Читать книгу Не в счастье счастье - Марина Пустильник - Страница 15
Глава 1. Что такое счастье?
Русское счастье
ОглавлениеХотя большей частью мы причисляем себя к европейской культурной традиции (а есть и те, кто обращают свои взгляды в поисках мудрости на Восток), у человека, живущего в России, есть и свой культурный код, прописанный многими поколениями, возможно, незаметный для нас самих. Он влияет на наше восприятие концепции счастья – но как именно?
Первое, что хочется отметить, это то, что слово счастье (происходящее от праславянского *sъčęstьje, где *sъ – «хороший» и *čęstь – «часть») можно интерпретировать по-разному. Современные специалисты трактуют это словоформу как обозначающую «хороший удел», но можно в ней увидеть и нечто другое, со-участие. То есть можно поспорить, что в нашем культурном коде заложено понимание счастья, как чего-то, завязанного на участие других, на связь с другими людьми (почему это важно, я ещё обязательно расскажу).
Второе, это то, что исследователи русского мировоззрения отмечают в нем особенность, называемую бинарными противоположностями, которые выступают как некие крайности любого акта оценки. Более того, можно пойти дальше и сказать, что в культурной традиции России вообще очень мало чего-то «среднего», чего-то умеренного, чего-то относительного. Нет, мы говорим «всё или ничего», «пан или пропал». Поэтому сейчас счастье зачастую трактуется либо как «успешный успех», либо как «состояние эйфории» – что опять же является некими крайностями. А то, что счастье можно находить в полутонах, противоречит всей нашей натуре.

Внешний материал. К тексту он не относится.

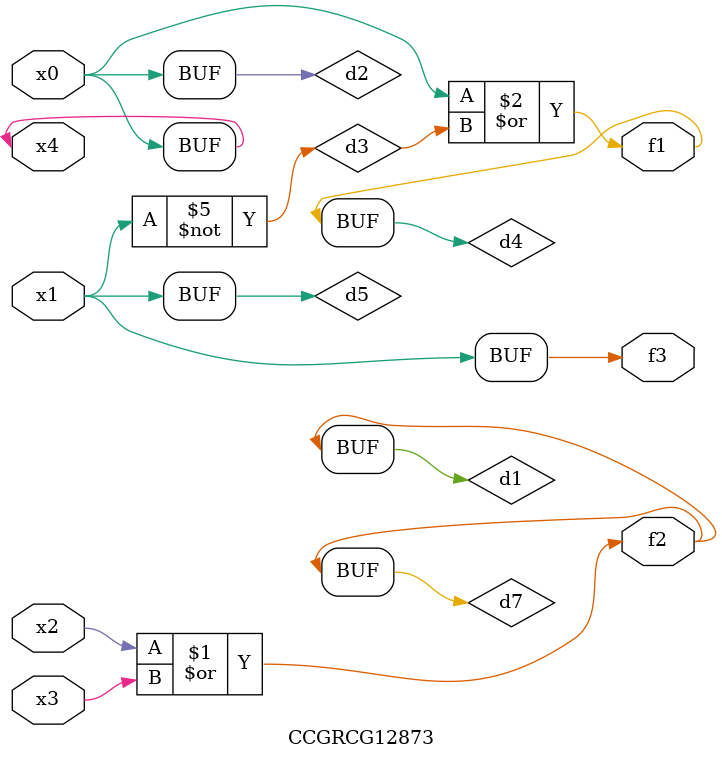
<source format=v>
module CCGRCG12873(
	input x0, x1, x2, x3, x4,
	output f1, f2, f3
);

	wire d1, d2, d3, d4, d5, d6, d7;

	or (d1, x2, x3);
	buf (d2, x0, x4);
	not (d3, x1);
	or (d4, d2, d3);
	not (d5, d3);
	nand (d6, d1, d3);
	or (d7, d1);
	assign f1 = d4;
	assign f2 = d7;
	assign f3 = d5;
endmodule

</source>
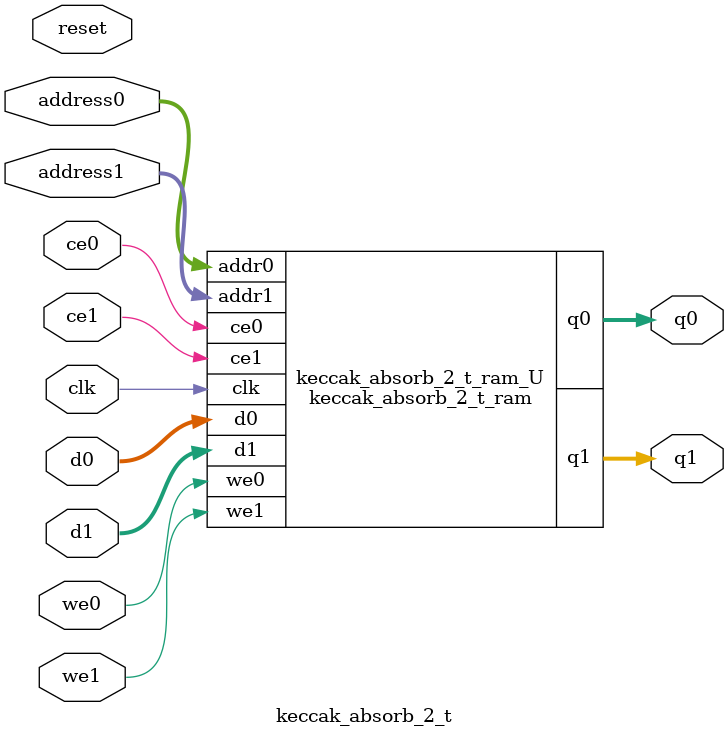
<source format=v>
`timescale 1 ns / 1 ps
module keccak_absorb_2_t_ram (addr0, ce0, d0, we0, q0, addr1, ce1, d1, we1, q1,  clk);

parameter DWIDTH = 8;
parameter AWIDTH = 3;
parameter MEM_SIZE = 8;

input[AWIDTH-1:0] addr0;
input ce0;
input[DWIDTH-1:0] d0;
input we0;
output reg[DWIDTH-1:0] q0;
input[AWIDTH-1:0] addr1;
input ce1;
input[DWIDTH-1:0] d1;
input we1;
output reg[DWIDTH-1:0] q1;
input clk;

(* ram_style = "block" *)reg [DWIDTH-1:0] ram[0:MEM_SIZE-1];




always @(posedge clk)  
begin 
    if (ce0) begin
        if (we0) 
            ram[addr0] <= d0; 
        q0 <= ram[addr0];
    end
end


always @(posedge clk)  
begin 
    if (ce1) begin
        if (we1) 
            ram[addr1] <= d1; 
        q1 <= ram[addr1];
    end
end


endmodule

`timescale 1 ns / 1 ps
module keccak_absorb_2_t(
    reset,
    clk,
    address0,
    ce0,
    we0,
    d0,
    q0,
    address1,
    ce1,
    we1,
    d1,
    q1);

parameter DataWidth = 32'd8;
parameter AddressRange = 32'd8;
parameter AddressWidth = 32'd3;
input reset;
input clk;
input[AddressWidth - 1:0] address0;
input ce0;
input we0;
input[DataWidth - 1:0] d0;
output[DataWidth - 1:0] q0;
input[AddressWidth - 1:0] address1;
input ce1;
input we1;
input[DataWidth - 1:0] d1;
output[DataWidth - 1:0] q1;



keccak_absorb_2_t_ram keccak_absorb_2_t_ram_U(
    .clk( clk ),
    .addr0( address0 ),
    .ce0( ce0 ),
    .we0( we0 ),
    .d0( d0 ),
    .q0( q0 ),
    .addr1( address1 ),
    .ce1( ce1 ),
    .we1( we1 ),
    .d1( d1 ),
    .q1( q1 ));

endmodule


</source>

Третье, это то, что значение слова «счастье», если отследить его по толковым словарям за последние полтора-два столетия, трансформировалось. И если в дореволюционной России (согласно словарю Даля), счастье трактовалось как «судьба» или «участь», то в советские времена это слово стало означать «состояние удовлетворенности», «полную удовлетворенность» (Большой академический словарь). Значение, которое для Даля было основным («участь», «доля»), переместилось в этих словарных статьях на последнее место, где оно определено как простонародное. В постсоветский период счастье также трактуется как «чувство и состояние полного удовлетворения», но также и как «успех, удача», а ещё и «везение» («Толковый словарь с включением сведений о происхождении слов» под редакцией Н. Ю. Шведовой).
Четвертое и самое, пожалуй, интересное. Возвращаясь к бинарным противоположностям, мы с легкостью можем дать определение тому, что такое «несчастье» – это беда/неудача, болезнь, страдание. Но с такой же легкостью дать определение счастью мы не можем, хотя если определять его как противоположность «несчастью», то можно было бы сказать, что здоровье, удача и радость существования и делают человека счастливым. Но почему-то не делают. Потому что не может же счастье быть чем-то таким простым и доступным, должно же быть что-то более возвышенное. (И здесь самое время упомянуть про православный след. Что такое счастье в православной традиции? А примерно то же самое, что и в раннехристианской – блаженство единения с Богом, духовное переживание. То самое «возвышенное». ) Счастье в русской традиции – это вообще такая жар-птица, за которой можно бегать всю жизнь, но так и не ухватить за хвост.
И понятно, что на дворе XXI век, последние 30 лет мы строили общество потребления (с его взглядами на счастье), и мем «Россия для грустных» – это только мем. Но точно также как есть родовые травмы, которые передаются не всегда очевидными для нас путями, незаметно для себя мы вырастаем с определенным культурным багажом. Какие-то вещи сидят глубоко на подкорке и влияют на нас. Это ни в коем случае не приговор. Жить в России (или быть из России и жить где-либо еще) и быть счастливым – возможно. Для этого (как я постараюсь показать в следующей главе) вообще не нужно ничего, кроме смены оптики. Но менять оптику проще, когда ты понимаешь, какой культурный код в тебе прописан, и какие там могут быть баги.